Un autónomo que antes trabajó por cuenta ajena, o un funcionario que pasó años en la empresa privada, puede tener cotizaciones repartidas entre varios regímenes sin llegar al mínimo en ninguno por separado. Para que esos tramos no se pierdan existe el cómputo recíproco de cotizaciones: el mecanismo interno español que suma los periodos cotizados en distintos regímenes para reconocer derecho a pensión. Es la versión doméstica del principio que, entre Estados, opera como totalización internacional.
La idea de fondo es simple. Si un trabajador acumula cotizaciones en el Régimen General, el RETA, el Mar, la Minería del Carbón o Clases Pasivas, y en cada uno por separado no alcanza la carencia, se suman todos los periodos para acceder a la pensión. Esta queda a cargo del régimen en el que esté de alta en el hecho causante o, si no está en ninguno, del último en el que lo estuvo, y se calcula con las reglas de ese régimen aplicando los criterios propios del cómputo recíproco.

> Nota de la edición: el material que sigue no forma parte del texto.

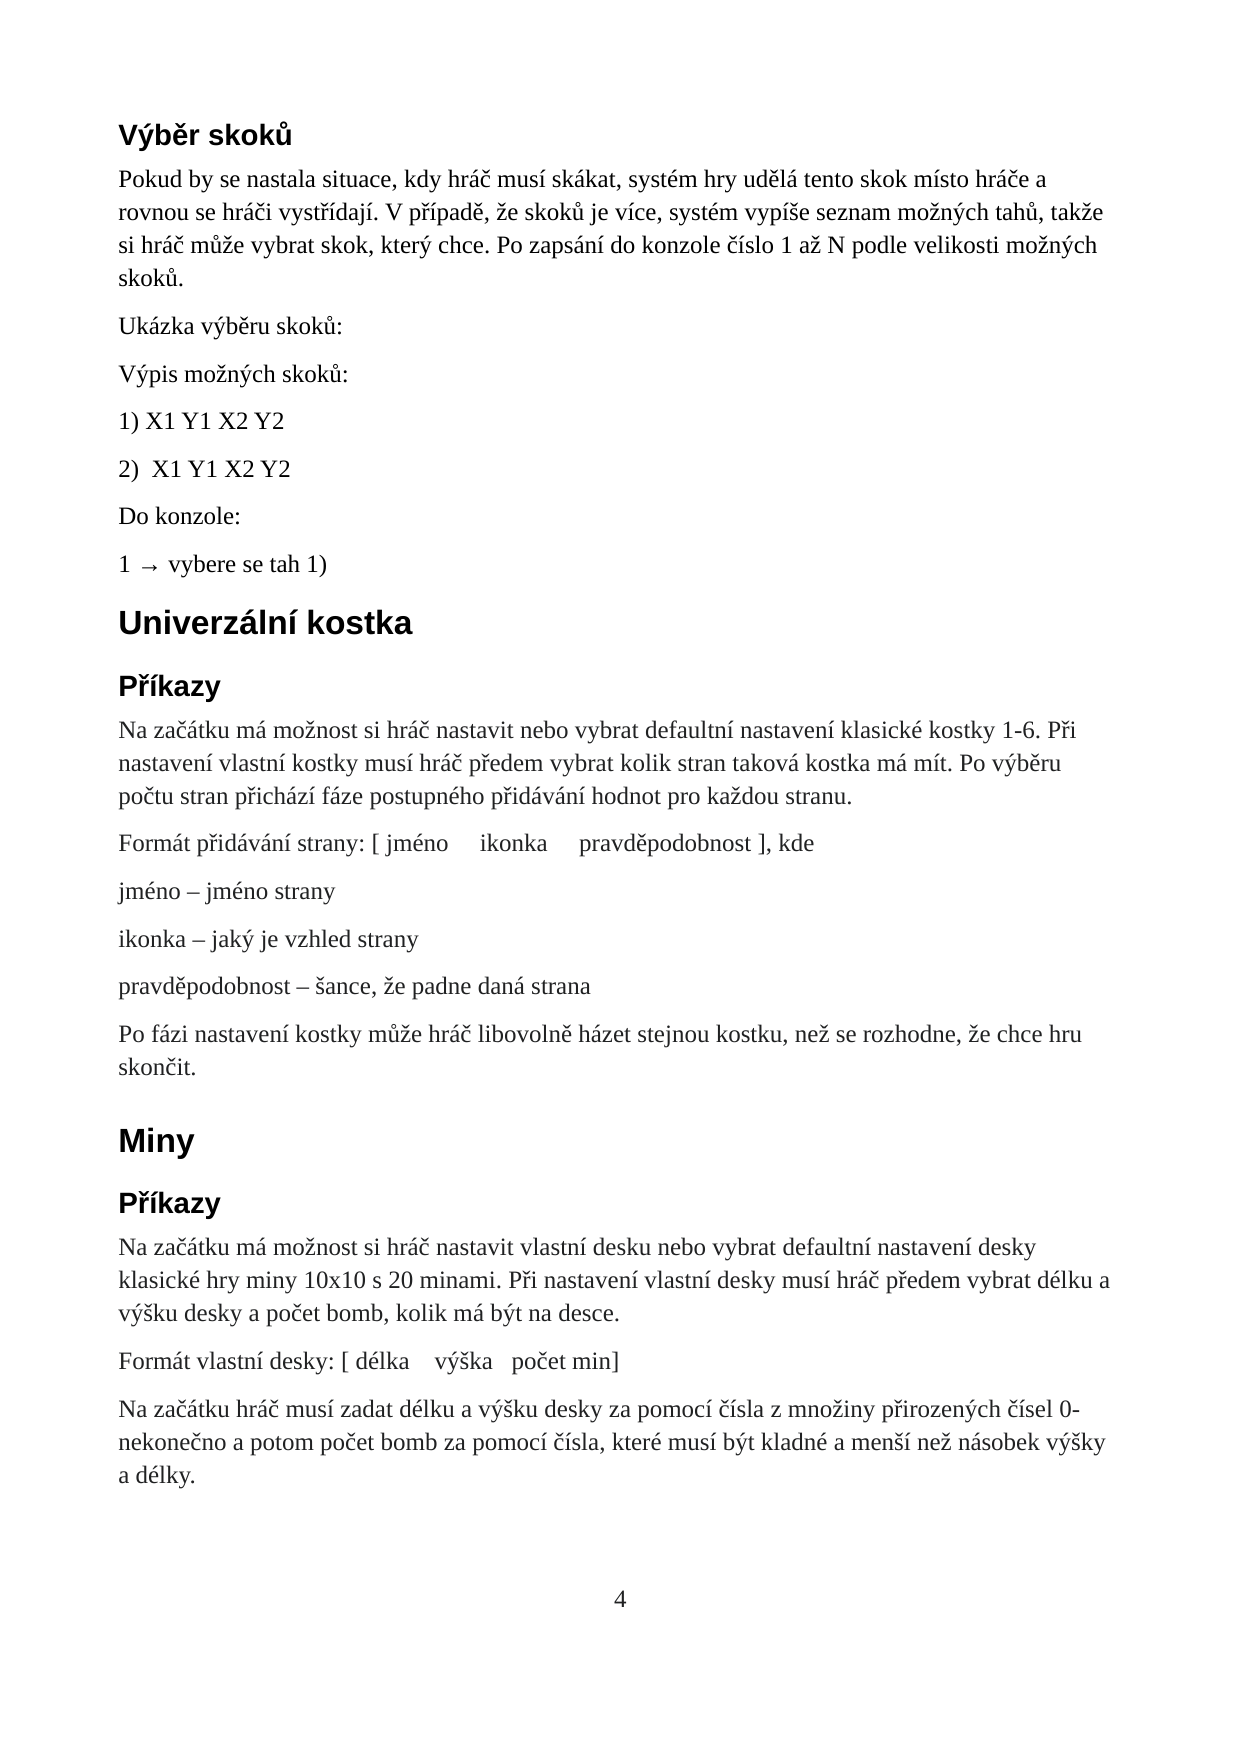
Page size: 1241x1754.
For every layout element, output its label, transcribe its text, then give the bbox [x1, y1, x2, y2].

text 4 [118, 1584, 1122, 1612]
text pravděpodobnost – šance, že padne daná strana [118, 971, 1122, 1000]
text Výpis možných skoků: [118, 359, 1122, 387]
text Na začátku má možnost si hráč nastavit vlastní desku nebo vybrat defaultní nastavení desky klasické hry miny 10x10 s 20 minami. Při nastavení vlastní desky musí hráč předem vybrat délku a výšku desky a počet bomb, kolik má být na desce. [118, 1232, 1122, 1327]
text 1) X1 Y1 X2 Y2 [118, 406, 1122, 435]
text Na začátku hráč musí zadat délku a výšku desky za pomocí čísla z množiny přirozených čísel 0-nekonečno a potom počet bomb za pomocí čísla, které musí být kladné a menší než násobek výšky a délky. [118, 1394, 1122, 1488]
subtitle Univerzální kostka [118, 603, 1122, 642]
text Formát vlastní desky: [ délka výška počet min] [118, 1346, 1122, 1375]
text jméno – jméno strany [118, 876, 1122, 905]
text ikonka – jaký je vzhled strany [118, 924, 1122, 952]
subtitle Výběr skoků [118, 118, 1122, 152]
text Formát přidávání strany: [ jméno ikonka pravděpodobnost ], kde [118, 828, 1122, 857]
subtitle Miny [118, 1120, 1122, 1159]
subtitle Příkazy [118, 669, 1122, 702]
text Na začátku má možnost si hráč nastavit nebo vybrat defaultní nastavení klasické kostky 1-6. Při nastavení vlastní kostky musí hráč předem vybrat kolik stran taková kostka má mít. Po výběru počtu stran přichází fáze postupného přidávání hodnot pro každou stranu. [118, 715, 1122, 810]
text Ukázka výběru skoků: [118, 311, 1122, 340]
text Pokud by se nastala situace, kdy hráč musí skákat, systém hry udělá tento skok místo hráče a rovnou se hráči vystřídají. V případě, že skoků je více, systém vypíše seznam možných tahů, takže si hráč může vybrat skok, který chce. Po zapsání do konzole číslo 1 až N podle velikosti možných skoků. [118, 164, 1122, 292]
subtitle Příkazy [118, 1186, 1122, 1220]
text 1 → vybere se tah 1) [118, 549, 1122, 578]
text Do konzole: [118, 501, 1122, 530]
text 2) X1 Y1 X2 Y2 [118, 454, 1122, 483]
text Po fázi nastavení kostky může hráč libovolně házet stejnou kostku, než se rozhodne, že chce hru skončit. [118, 1019, 1122, 1081]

Hay un límite que conviene tener claro: no genera doble pensión. Con cómputo recíproco se reconoce una sola pensión, no varias. La regla cambia cuando cada régimen por separado ya bastaba para causar pensión propia; entonces sí pueden abonarse pensiones de varios regímenes —por ejemplo, jubilación general más jubilación de Clases Pasivas—, siempre dentro del tope de pensión máxima global.
En cuanto a las bases, las del régimen aplicable se usan según sus propias reglas, mientras que las de los demás regímenes pueden tomarse por su valor o referenciadas a las del régimen aplicable, según la normativa específica. Su utilidad práctica se nota sobre todo en carreras mixtas, donde sin él muchos periodos quedarían sin servir para nada.